Live coronavirus updates: nations struggle to fend off outbreaks


China is testing restaurant workers and delivery drivers block by block. South Korea tells people to wear two types of masks for different social risk situations. Germany requires communities to crack down when the number of infections reaches certain thresholds.

Across the world, governments that seemed to have tamed the coronavirus are adjusting to the reality that the disease is here to stay. But in a shift from nationwide blockages that harm the economy, they are looking for specific ways to find and stop outbreaks before becoming the third or fourth wave.

While the details differ, the strategies require flexibility or tighten or loosen regulations as necessary. They require a combination of intensive testing and monitoring, rapid response times by authorities, strict border management, and constant reminders to their citizens of the dangers of frequent human contact.

The strategies often compel central governments and local officials to share data and work closely together, overcoming incompatible computer systems, territorial battles, and other long-standing bureaucratic rivalries. In Britain, some local officials say their efforts are not sufficiently coordinated.

The shifting strategies are an acknowledgment that even the most successful countries cannot declare victory until a vaccine is found. They also show the challenge faced by countries such as the United States, Brazil and India, where authorities never contained the initial outbreaks and from where the coronavirus will continue to threaten to spread.

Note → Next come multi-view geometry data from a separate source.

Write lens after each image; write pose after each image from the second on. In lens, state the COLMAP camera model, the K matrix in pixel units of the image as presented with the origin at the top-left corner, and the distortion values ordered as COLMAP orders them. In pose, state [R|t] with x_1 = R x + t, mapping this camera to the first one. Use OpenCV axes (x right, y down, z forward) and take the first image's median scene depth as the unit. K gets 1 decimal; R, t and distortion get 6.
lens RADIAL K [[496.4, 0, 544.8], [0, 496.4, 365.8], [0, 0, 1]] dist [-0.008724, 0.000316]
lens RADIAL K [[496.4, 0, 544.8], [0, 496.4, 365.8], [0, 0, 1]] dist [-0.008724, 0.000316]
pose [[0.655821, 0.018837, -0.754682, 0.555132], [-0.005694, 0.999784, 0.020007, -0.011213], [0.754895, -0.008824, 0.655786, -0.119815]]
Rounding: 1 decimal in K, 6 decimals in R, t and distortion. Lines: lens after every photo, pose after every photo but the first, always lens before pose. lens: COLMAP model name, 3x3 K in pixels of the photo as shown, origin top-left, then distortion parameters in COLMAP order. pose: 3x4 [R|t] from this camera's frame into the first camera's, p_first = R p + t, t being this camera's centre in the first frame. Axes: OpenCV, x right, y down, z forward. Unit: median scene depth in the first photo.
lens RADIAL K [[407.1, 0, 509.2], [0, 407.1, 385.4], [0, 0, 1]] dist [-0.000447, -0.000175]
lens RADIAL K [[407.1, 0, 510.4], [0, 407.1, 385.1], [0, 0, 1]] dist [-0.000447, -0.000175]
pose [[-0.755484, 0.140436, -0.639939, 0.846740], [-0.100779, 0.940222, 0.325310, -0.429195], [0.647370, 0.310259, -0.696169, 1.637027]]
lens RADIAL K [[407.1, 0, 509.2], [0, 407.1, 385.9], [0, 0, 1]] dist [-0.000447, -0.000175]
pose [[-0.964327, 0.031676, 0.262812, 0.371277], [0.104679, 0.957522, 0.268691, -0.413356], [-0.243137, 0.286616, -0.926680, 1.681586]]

“He will always be with us,” said Dr. Simon James Thornley, an epidemiologist at the University of Auckland in New Zealand. “I don’t think we can eliminate the virus in the long term. We are going to need to learn to live with the virus. “

Even in places where the coronavirus seemed to be under control, large outbreaks remain a major risk. In Tokyo, there have been 253 new infections in the past week, 83 from a nightlife district. In Gütersloh in western Germany, more than 1,500 workers at a meat-processing plant tested positive, prompting authorities to close the district. South Korea has announced dozens of new infections in the past few days.